(Compose) Compose (Compose).md

(Compose) Compose (Compose)

Motivation

Multiple times I've wanted to understand how to derive the following by hand:

(.) . (.) :: (c -> d) -> (a -> b -> c) -> a -> b -> d

Which is the point free version of:

compose2 :: (c -> d) -> (a -> b -> c) -> a -> b -> d
compose2 f1 f2 = (f1 . ) . f2

Here f2 takes 2 parameters and f1 takes one.

The default (.) composes functions that take one parameter. If you want a function like compose2 which lets the first function exectuted, i.e. f2, take 2 parameters you need something like compose2 or better yet (.).(.).

Derivation

First thing to do when doing Type Tetris™ is to make sure that you don't get confused by all the a's, b's and c's. So let's first rewrite the function prefixed and lets label the two different compose functions with subscripts:

(.)ₐ . (.)ₓ == (.) (.)ₐ (.)ₓ

Then let's create unique type parameter names for each compose function:

(.)ₓ :: (y -> z) -> (x -> y) -> (x -> z)
(.)ₐ :: (b -> c) -> (a -> b) -> (a -> c)
(.)  :: (s -> t) -> (r -> s) -> (r -> t)

Now we're ready to apply (.)ₐ to (.):

(.) (.)ₐ :: ???

Here's where it can can confusing. Let's make it easier by adding redundant parenthesis to (.) and (.)ₐ and line them up with each other to help us keep track of things:

(.)  :: (   s     ->           t          ) -> ((r -> s) -> (r -> t))
(.)ₐ :: ((b -> c) -> ((a -> b) -> (a -> c))

Once we do the application, we can see the following is true:

s = b -> c
t = ((a -> b) -> (a -> c))

Next we substitute into the remaining parameters of (.), viz. (r -> s) -> (r -> t):

(.) (.)ₐ :: (r -> (b -> c)) -> (r -> ((a -> b) -> (a -> c)))

Now to make things easier we remove redundant parenthesis. This can only be done on the right-hand side since -> commutes to the right. To make sure that we understand how this is done, we'll do it one step at a time:

(.) (.)ₐ :: (r -> b -> c) -> (r -> ((a -> b) -> (a -> c)))

(.) (.)ₐ :: (r -> b -> c) -> r -> ((a -> b) -> (a -> c))

(.) (.)ₐ :: (r -> b -> c) -> r -> ((a -> b) -> a -> c)
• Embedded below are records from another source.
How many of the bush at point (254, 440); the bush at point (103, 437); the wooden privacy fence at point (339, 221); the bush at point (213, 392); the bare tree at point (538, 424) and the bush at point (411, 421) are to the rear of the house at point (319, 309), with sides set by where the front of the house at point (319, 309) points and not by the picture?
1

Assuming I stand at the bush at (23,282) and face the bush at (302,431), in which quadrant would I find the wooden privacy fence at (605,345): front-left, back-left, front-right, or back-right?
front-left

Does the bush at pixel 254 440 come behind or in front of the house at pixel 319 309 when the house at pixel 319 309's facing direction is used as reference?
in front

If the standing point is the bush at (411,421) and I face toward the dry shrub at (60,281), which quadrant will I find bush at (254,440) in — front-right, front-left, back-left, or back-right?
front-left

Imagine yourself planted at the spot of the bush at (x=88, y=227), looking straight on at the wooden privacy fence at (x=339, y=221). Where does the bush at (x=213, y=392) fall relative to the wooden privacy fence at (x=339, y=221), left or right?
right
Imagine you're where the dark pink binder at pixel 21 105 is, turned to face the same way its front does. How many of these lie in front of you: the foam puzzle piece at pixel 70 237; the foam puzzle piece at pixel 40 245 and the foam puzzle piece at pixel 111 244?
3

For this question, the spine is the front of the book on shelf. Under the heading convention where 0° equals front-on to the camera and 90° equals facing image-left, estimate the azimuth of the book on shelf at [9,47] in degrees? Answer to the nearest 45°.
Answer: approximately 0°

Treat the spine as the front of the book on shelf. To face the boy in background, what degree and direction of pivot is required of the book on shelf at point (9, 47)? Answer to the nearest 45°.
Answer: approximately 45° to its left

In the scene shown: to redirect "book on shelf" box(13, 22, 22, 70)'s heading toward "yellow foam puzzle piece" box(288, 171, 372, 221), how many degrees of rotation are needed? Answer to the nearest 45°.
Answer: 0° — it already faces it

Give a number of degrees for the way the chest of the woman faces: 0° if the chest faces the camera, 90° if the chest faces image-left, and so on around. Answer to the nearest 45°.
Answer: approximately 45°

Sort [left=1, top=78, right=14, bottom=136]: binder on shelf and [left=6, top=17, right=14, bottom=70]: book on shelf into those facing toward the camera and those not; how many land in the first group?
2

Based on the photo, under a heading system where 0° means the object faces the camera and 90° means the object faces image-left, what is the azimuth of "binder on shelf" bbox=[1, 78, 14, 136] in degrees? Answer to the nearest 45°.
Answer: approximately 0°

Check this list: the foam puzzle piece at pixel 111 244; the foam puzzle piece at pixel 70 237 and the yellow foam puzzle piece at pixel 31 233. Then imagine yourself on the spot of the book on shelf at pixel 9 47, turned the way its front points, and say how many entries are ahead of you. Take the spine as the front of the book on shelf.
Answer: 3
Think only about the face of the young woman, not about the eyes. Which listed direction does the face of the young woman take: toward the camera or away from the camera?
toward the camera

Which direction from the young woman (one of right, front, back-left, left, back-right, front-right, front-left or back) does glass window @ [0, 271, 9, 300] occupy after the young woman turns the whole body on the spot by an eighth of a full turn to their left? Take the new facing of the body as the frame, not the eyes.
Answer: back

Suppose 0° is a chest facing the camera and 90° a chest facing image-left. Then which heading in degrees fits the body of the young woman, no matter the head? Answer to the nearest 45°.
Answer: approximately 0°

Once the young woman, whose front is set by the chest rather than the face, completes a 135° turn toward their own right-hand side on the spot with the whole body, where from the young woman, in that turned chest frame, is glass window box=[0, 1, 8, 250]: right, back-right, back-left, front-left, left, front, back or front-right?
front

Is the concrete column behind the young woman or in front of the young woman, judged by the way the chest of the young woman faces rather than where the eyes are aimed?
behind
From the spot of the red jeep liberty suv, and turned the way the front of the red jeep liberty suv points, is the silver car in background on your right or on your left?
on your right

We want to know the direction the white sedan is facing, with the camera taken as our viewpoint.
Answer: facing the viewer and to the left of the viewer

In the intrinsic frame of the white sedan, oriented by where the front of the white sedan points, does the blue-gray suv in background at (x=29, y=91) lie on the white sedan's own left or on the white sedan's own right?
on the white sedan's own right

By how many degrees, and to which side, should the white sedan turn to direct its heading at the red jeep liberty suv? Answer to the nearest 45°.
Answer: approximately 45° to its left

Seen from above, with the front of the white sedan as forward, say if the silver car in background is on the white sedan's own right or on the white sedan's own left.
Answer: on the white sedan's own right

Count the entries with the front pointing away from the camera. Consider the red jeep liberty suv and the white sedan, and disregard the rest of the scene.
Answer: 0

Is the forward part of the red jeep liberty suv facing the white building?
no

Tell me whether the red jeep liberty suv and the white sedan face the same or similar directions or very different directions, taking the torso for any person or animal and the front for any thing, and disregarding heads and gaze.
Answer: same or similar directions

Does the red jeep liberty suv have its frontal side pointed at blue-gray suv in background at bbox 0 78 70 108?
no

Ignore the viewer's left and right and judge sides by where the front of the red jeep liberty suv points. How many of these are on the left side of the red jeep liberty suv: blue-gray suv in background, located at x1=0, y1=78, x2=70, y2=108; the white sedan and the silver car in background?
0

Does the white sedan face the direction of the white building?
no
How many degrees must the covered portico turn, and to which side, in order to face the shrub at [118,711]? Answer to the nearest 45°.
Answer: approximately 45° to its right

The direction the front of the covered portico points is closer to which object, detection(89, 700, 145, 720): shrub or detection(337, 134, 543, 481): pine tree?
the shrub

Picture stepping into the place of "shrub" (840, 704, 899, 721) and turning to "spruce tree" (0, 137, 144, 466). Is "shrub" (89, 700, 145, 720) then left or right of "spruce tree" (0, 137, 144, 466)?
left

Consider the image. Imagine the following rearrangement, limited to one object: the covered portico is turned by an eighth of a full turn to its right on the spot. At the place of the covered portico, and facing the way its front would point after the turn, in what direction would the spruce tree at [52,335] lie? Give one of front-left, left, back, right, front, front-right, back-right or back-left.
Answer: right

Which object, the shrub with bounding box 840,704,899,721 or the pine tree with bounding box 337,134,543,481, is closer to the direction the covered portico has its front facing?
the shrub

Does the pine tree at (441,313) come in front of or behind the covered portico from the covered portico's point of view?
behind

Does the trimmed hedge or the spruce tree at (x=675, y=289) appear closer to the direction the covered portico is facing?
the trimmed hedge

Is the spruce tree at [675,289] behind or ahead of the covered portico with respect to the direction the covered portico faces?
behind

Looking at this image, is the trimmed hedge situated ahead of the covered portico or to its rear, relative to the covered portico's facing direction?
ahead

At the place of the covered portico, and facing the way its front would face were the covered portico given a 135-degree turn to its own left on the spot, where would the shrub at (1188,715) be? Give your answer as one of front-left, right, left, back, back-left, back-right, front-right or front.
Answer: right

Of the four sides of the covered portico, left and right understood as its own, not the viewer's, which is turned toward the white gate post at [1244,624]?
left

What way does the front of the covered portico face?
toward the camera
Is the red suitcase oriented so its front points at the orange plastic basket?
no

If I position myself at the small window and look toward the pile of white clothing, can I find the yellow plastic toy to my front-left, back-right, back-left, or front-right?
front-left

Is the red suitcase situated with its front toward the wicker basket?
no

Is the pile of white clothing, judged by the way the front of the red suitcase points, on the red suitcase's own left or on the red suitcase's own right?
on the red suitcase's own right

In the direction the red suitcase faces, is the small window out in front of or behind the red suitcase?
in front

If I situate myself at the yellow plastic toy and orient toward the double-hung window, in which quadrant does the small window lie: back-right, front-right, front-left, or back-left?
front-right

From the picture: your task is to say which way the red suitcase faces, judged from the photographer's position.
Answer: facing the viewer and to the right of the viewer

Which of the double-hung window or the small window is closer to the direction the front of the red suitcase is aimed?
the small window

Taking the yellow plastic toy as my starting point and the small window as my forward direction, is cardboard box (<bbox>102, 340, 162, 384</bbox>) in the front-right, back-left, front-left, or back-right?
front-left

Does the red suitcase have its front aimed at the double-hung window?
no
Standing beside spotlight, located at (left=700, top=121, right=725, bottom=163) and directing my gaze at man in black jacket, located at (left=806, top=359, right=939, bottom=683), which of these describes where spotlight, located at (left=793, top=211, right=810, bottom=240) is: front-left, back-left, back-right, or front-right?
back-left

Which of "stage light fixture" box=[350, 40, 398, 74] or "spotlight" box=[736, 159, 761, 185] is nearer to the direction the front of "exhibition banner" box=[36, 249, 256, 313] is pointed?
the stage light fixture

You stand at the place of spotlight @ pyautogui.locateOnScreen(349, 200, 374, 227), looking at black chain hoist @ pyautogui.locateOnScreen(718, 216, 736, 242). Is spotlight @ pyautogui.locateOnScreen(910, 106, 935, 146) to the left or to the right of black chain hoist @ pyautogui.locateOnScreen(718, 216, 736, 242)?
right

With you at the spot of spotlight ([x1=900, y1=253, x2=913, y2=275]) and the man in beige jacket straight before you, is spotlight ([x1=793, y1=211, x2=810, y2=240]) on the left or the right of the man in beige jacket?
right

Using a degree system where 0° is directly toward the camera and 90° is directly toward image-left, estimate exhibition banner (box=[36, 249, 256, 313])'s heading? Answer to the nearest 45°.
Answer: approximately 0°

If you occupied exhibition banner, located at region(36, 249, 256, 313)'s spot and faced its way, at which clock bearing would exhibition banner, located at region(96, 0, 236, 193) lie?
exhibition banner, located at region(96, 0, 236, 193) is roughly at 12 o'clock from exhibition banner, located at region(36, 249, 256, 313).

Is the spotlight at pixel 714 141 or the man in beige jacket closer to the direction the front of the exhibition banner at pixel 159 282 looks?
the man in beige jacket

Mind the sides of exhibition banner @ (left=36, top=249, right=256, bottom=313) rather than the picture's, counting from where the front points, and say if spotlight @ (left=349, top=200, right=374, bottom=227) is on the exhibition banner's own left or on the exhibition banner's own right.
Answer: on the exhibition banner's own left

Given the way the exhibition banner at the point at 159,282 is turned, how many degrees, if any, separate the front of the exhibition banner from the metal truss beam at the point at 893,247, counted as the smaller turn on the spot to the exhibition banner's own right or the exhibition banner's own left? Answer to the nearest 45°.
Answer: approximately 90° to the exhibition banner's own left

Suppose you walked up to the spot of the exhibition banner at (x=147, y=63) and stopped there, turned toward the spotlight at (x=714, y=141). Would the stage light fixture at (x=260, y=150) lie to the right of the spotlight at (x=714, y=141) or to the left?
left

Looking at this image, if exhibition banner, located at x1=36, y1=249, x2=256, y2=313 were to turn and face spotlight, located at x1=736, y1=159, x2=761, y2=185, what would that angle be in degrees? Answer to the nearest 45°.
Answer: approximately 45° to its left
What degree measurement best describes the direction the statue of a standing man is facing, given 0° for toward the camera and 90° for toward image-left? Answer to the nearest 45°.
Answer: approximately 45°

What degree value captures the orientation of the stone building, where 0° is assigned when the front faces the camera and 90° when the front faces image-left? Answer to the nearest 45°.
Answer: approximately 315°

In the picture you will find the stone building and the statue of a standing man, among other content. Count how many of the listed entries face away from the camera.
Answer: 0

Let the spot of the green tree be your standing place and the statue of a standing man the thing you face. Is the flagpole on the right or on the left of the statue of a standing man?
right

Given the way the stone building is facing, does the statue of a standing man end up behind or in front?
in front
(.) (.)ₐ :: (r -> b -> c) -> r -> (a -> b) -> a -> c

This simplified form will help us with the next step which is to apply (.)ₓ to (.) (.)ₐ. We line things up again to get the substitution values:

(.) (.)ₐ :: (  r     ->    b     ->    c   ) -> r -> (a -> b) -> a -> c
(.)ₓ     :: (y -> z) -> (x -> y) -> (x -> z)

So our new substitutions are:

r = y -> z
b = x -> y
c = x -> z

So applying those substitutions to the remaining parts of (.) (.)ₐ, viz. r -> (a -> b) -> a -> c we get:

(.) (.)ₐ (.)ₓ :: (y -> z) -> (a -> (x -> y)) -> a -> (x -> z)

And removing redundant parenthesis like before one step at a time yields:

(.) (.)ₐ (.)ₓ :: (y -> z) -> (a -> x -> y) -> a -> (x -> z)

(.) (.)ₐ (.)ₓ :: (y -> z) -> (a -> x -> y) -> a -> x -> z

Now we should see if we can make it look like the very first signature which is:

(.) . (.) :: (c -> d) -> (a -> b -> c) -> a -> b -> d

To do that, the following substitutions are needed:

y = c
z = d
a = a
x = b

Giving us:

(.) (.)ₐ (.)ₓ :: (c -> d) -> (a -> b -> c) -> a -> b -> d

And we have successfully survived Type Tetris™.